What other anarchists think

 Trotsky once described anarchists as ‘liberals with bombs’, whereas the lifestyle anarchists would be better described as ‘liberals with bins’. Trotsky of course had good reason to dislike anarchists, like Bakunin for example who for all his faults provided some very useful warnings about the dangers of authoritarianism in the working class movement, warnings a lot less applicable to Marx than to the likes of Lenin and Trotsky. While the lifestyle anarchists are keen to point out how ‘free from dogma’ they are, their complete lack of theory means they are prepared to uncritically help in the campaigns of any pseudo-socialist, Leninist party going.

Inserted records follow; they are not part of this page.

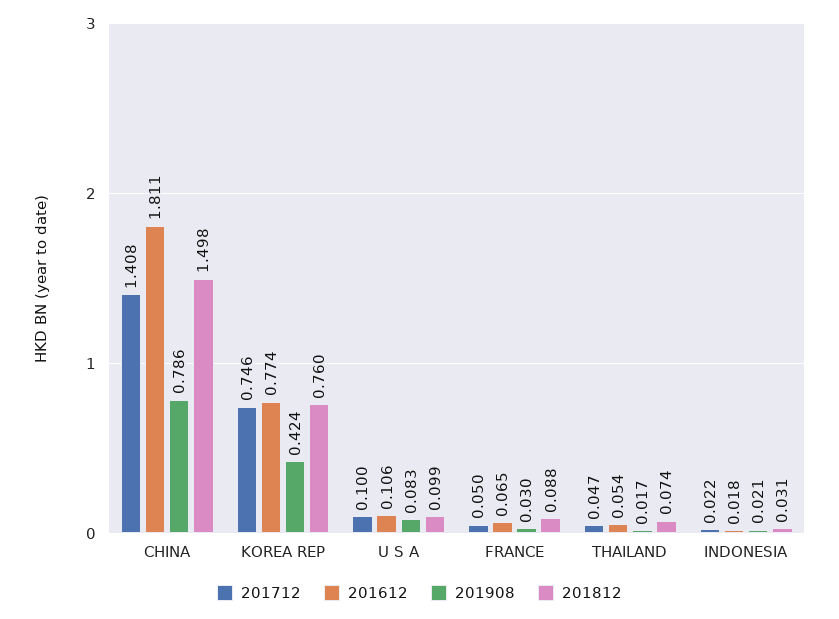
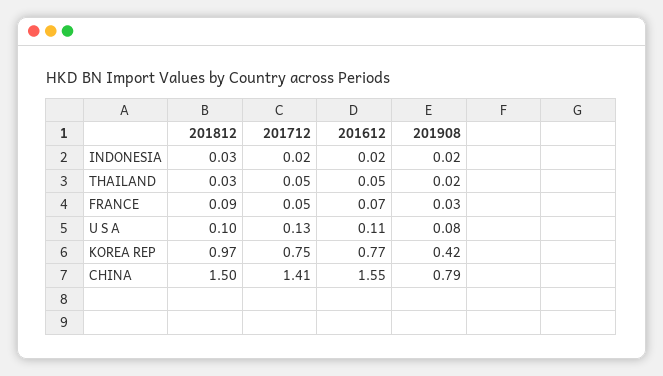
  {
    "201712": {
      "CHINA": 1.408,
      "KOREA REP": 0.746,
-     "U S A": 0.1,
+     "U S A": 0.13,
      "FRANCE": 0.05,
      "THAILAND": 0.047,
      "INDONESIA": 0.022
    },
    "201612": {
-     "CHINA": 1.811,
+     "CHINA": 1.55,
      "KOREA REP": 0.774,
      "U S A": 0.106,
      "FRANCE": 0.065,
      "THAILAND": 0.054,
      "INDONESIA": 0.018
    },
    "201908": {
      "CHINA": 0.786,
      "KOREA REP": 0.424,
      "U S A": 0.083,
      "FRANCE": 0.03,
      "THAILAND": 0.017,
      "INDONESIA": 0.021
    },
    "201812": {
      "CHINA": 1.498,
-     "KOREA REP": 0.76,
+     "KOREA REP": 0.97,
      "U S A": 0.099,
      "FRANCE": 0.088,
-     "THAILAND": 0.074,
+     "THAILAND": 0.03,
      "INDONESIA": 0.031
    }
  }

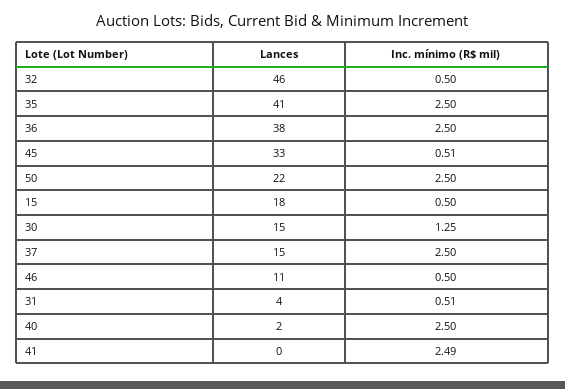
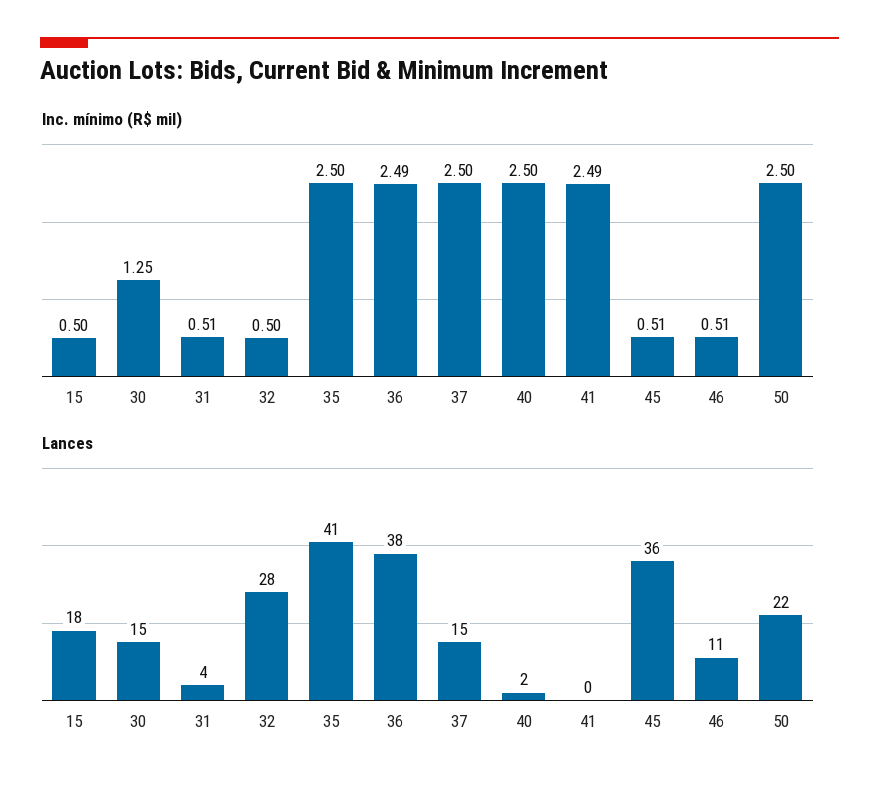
  {
    "Lances": {
-     "32": 46,
+     "32": 28,
      "35": 41,
      "36": 38,
-     "45": 33,
+     "45": 36,
      "50": 22,
      "15": 18,
      "30": 15,
      "37": 15,
      "46": 11,
      "31": 4,
      "40": 2,
      "41": 0
    },
    "Inc. mínimo (R$ mil)": {
      "32": 0.5,
      "35": 2.5,
-     "36": 2.5,
+     "36": 2.49,
      "45": 0.51,
      "50": 2.5,
      "15": 0.5,
      "30": 1.25,
      "37": 2.5,
-     "46": 0.5,
+     "46": 0.51,
      "31": 0.51,
      "40": 2.5,
      "41": 2.49
    }
  }

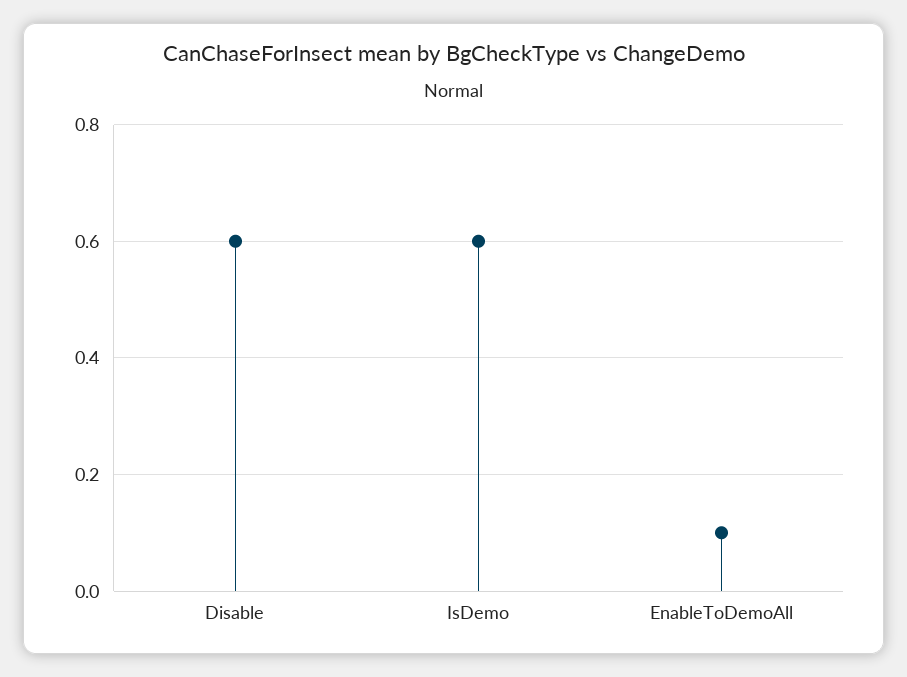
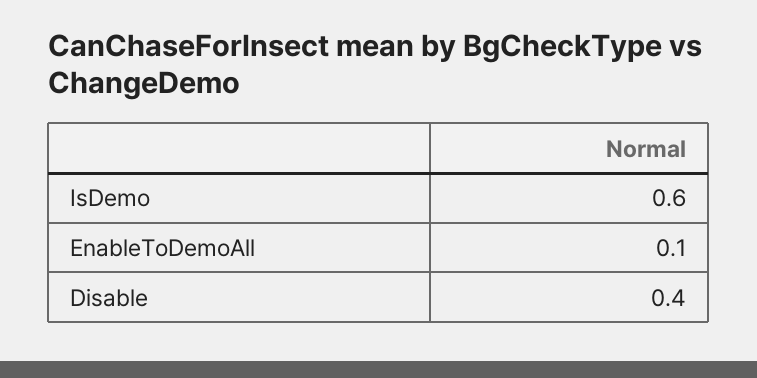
  {
-   "Disable": 0.6,
+   "Disable": 0.4,
    "IsDemo": 0.6,
    "EnableToDemoAll": 0.1
  }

 It is of course unfair to equate lifestyle anarchism directly with the anarchist movement as a whole. For all its faults at least most strands of anarchism attempt a class analysis. At least some anarchists see the problems inherent in society as stemming from the fundamental features of that society, i.e., wage labour, production for profit, class rule, and the solution lying in the abolition of these same things. Indeed it is interesting to see the old dog anarchists’ reaction to this silly and incessantly annoying puppy chasing its own tail. On the one hand they like to encourage it for its ‘direct action’ and ‘grass roots defiance’ but even they are compelled to comment on the futility of it all.
 Of course we socialists have nothing against people who want to raid through supermarket skips in order to help cut down on food bills. Having done it myself I can honestly say it’s incredible what supermarkets chuck away.  I once found a bin bag full of popcorn that was only a week out of date in a Marks and Spencer skip.

 Nor do we have anything against those that choose to squat.  It’s another example of the ridiculous nature of capitalism that perfectly good homes should stay unoccupied while people sleep on the streets, just so a landlord can wait till the property prices rise. Where we have a problem is that for all the talk that lifestyle anarchists and others like them make about their actions being a means to an end, it invariably becomes an end in itself – people preferring to pose with their heads in skips or faces wrapped in kaftans without ever trying to actually understand why the world is the way it is.